• **INSTRUCTIONS TO FOLLOW**:
The output is the lines below from the one with "f. Remove all" through the one with "Classification: Public", both included, printed exactly and with no other line.

• **Stored data entries**:
......

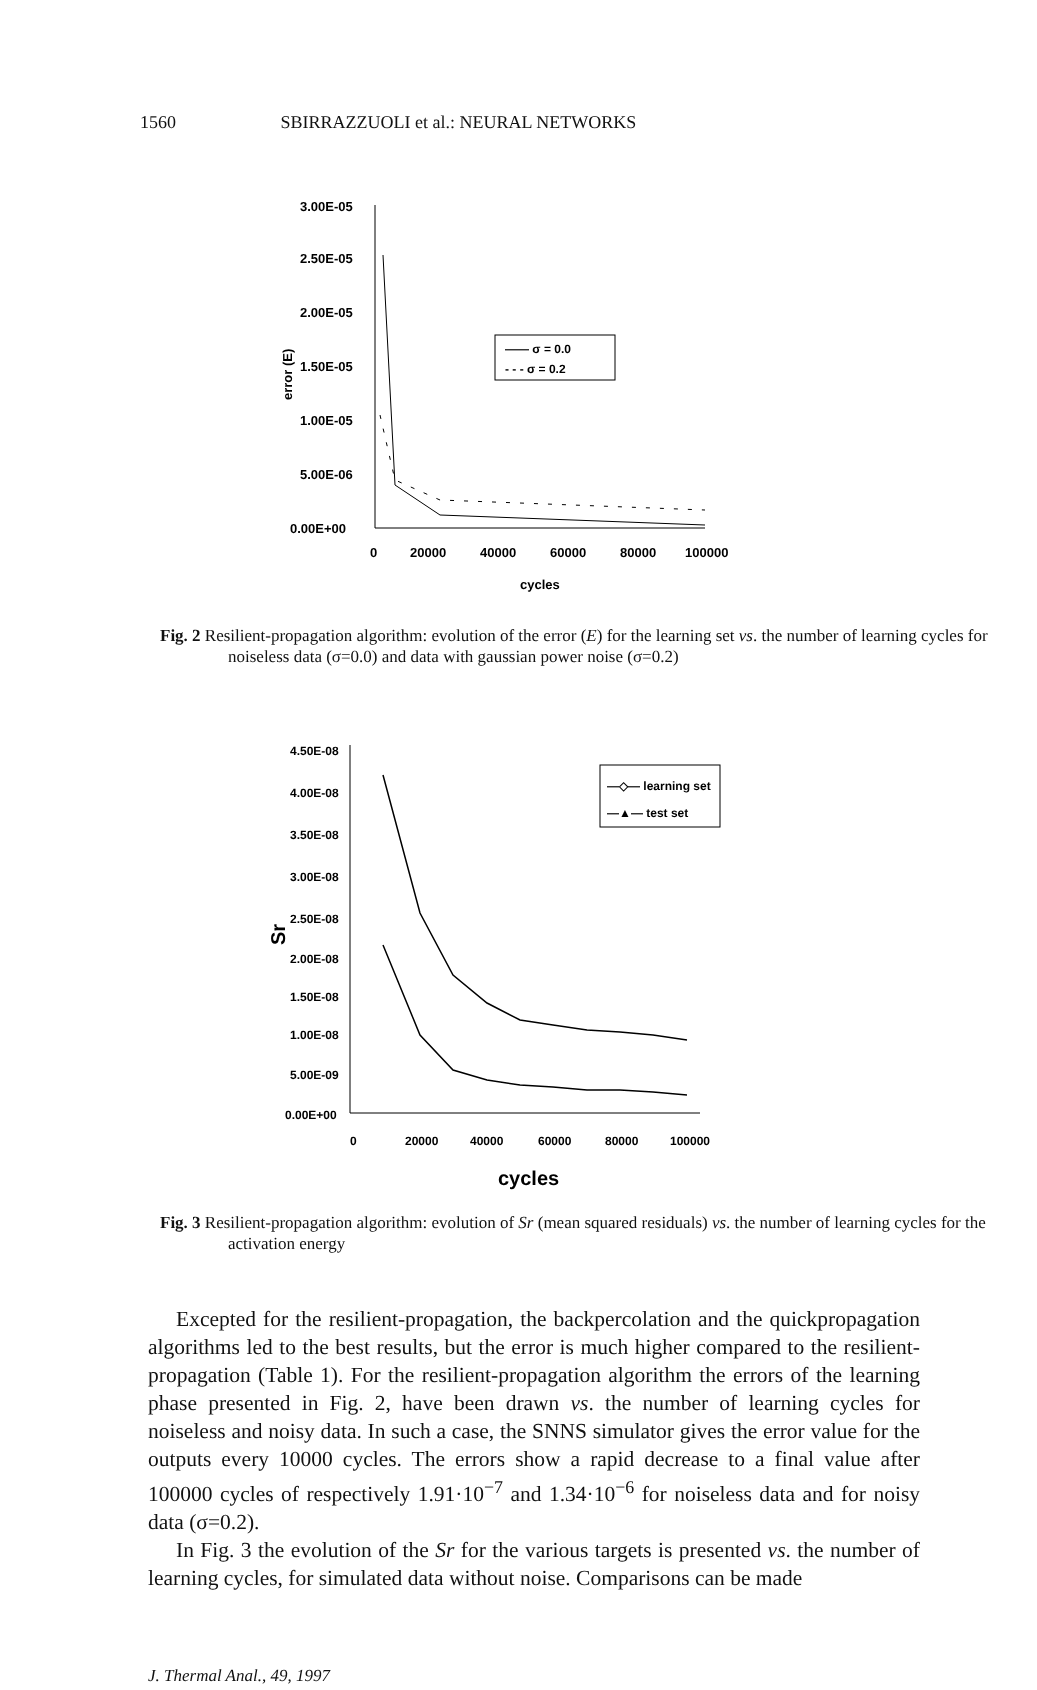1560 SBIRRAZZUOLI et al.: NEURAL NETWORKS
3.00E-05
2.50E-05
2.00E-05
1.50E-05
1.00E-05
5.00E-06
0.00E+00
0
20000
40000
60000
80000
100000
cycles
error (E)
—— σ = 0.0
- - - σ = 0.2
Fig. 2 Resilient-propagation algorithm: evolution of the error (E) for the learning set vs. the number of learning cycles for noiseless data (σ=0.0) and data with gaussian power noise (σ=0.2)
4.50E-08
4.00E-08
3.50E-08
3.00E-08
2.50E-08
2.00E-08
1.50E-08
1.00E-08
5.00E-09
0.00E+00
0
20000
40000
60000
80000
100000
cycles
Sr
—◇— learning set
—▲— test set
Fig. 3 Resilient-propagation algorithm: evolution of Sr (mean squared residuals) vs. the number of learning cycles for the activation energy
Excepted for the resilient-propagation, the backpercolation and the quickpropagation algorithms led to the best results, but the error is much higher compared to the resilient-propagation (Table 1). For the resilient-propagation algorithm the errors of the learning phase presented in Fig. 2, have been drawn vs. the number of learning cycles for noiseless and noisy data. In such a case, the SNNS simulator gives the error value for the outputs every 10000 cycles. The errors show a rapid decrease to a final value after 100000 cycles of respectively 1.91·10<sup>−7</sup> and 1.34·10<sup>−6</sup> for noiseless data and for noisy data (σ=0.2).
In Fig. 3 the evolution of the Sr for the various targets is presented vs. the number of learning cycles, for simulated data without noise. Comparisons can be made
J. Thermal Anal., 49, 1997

......

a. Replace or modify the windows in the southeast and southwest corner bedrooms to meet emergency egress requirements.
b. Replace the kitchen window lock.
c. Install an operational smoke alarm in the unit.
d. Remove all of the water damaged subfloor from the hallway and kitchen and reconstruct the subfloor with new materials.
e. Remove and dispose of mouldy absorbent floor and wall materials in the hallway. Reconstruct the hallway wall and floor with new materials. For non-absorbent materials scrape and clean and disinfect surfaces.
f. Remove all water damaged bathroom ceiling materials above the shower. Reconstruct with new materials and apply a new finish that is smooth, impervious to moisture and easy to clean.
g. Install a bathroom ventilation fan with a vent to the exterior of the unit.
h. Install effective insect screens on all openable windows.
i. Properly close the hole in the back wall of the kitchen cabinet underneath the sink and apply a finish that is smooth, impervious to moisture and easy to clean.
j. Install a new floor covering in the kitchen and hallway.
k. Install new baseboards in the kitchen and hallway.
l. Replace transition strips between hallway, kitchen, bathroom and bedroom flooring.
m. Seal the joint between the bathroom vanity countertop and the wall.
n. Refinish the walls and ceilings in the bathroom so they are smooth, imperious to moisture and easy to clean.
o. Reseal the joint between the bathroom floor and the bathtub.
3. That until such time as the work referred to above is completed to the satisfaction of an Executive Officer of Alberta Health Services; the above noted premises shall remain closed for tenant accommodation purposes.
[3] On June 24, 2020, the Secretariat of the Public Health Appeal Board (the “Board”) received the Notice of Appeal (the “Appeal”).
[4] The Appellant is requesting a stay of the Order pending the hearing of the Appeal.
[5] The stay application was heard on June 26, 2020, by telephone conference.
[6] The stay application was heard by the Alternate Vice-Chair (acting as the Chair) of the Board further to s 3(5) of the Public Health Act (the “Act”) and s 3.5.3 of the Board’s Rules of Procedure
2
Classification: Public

......

• **SOLVED PROBLEM**:
f. Remove all water damaged bathroom ceiling materials above the shower. Reconstruct with new materials and apply a new finish that is smooth, impervious to moisture and easy to clean.
g. Install a bathroom ventilation fan with a vent to the exterior of the unit.
h. Install effective insect screens on all openable windows.
i. Properly close the hole in the back wall of the kitchen cabinet underneath the sink and apply a finish that is smooth, impervious to moisture and easy to clean.
j. Install a new floor covering in the kitchen and hallway.
k. Install new baseboards in the kitchen and hallway.
l. Replace transition strips between hallway, kitchen, bathroom and bedroom flooring.
m. Seal the joint between the bathroom vanity countertop and the wall.
n. Refinish the walls and ceilings in the bathroom so they are smooth, imperious to moisture and easy to clean.
o. Reseal the joint between the bathroom floor and the bathtub.
3. That until such time as the work referred to above is completed to the satisfaction of an Executive Officer of Alberta Health Services; the above noted premises shall remain closed for tenant accommodation purposes.
[3] On June 24, 2020, the Secretariat of the Public Health Appeal Board (the “Board”) received the Notice of Appeal (the “Appeal”).
[4] The Appellant is requesting a stay of the Order pending the hearing of the Appeal.
[5] The stay application was heard on June 26, 2020, by telephone conference.
[6] The stay application was heard by the Alternate Vice-Chair (acting as the Chair) of the Board further to s 3(5) of the Public Health Act (the “Act”) and s 3.5.3 of the Board’s Rules of Procedure
2
Classification: Public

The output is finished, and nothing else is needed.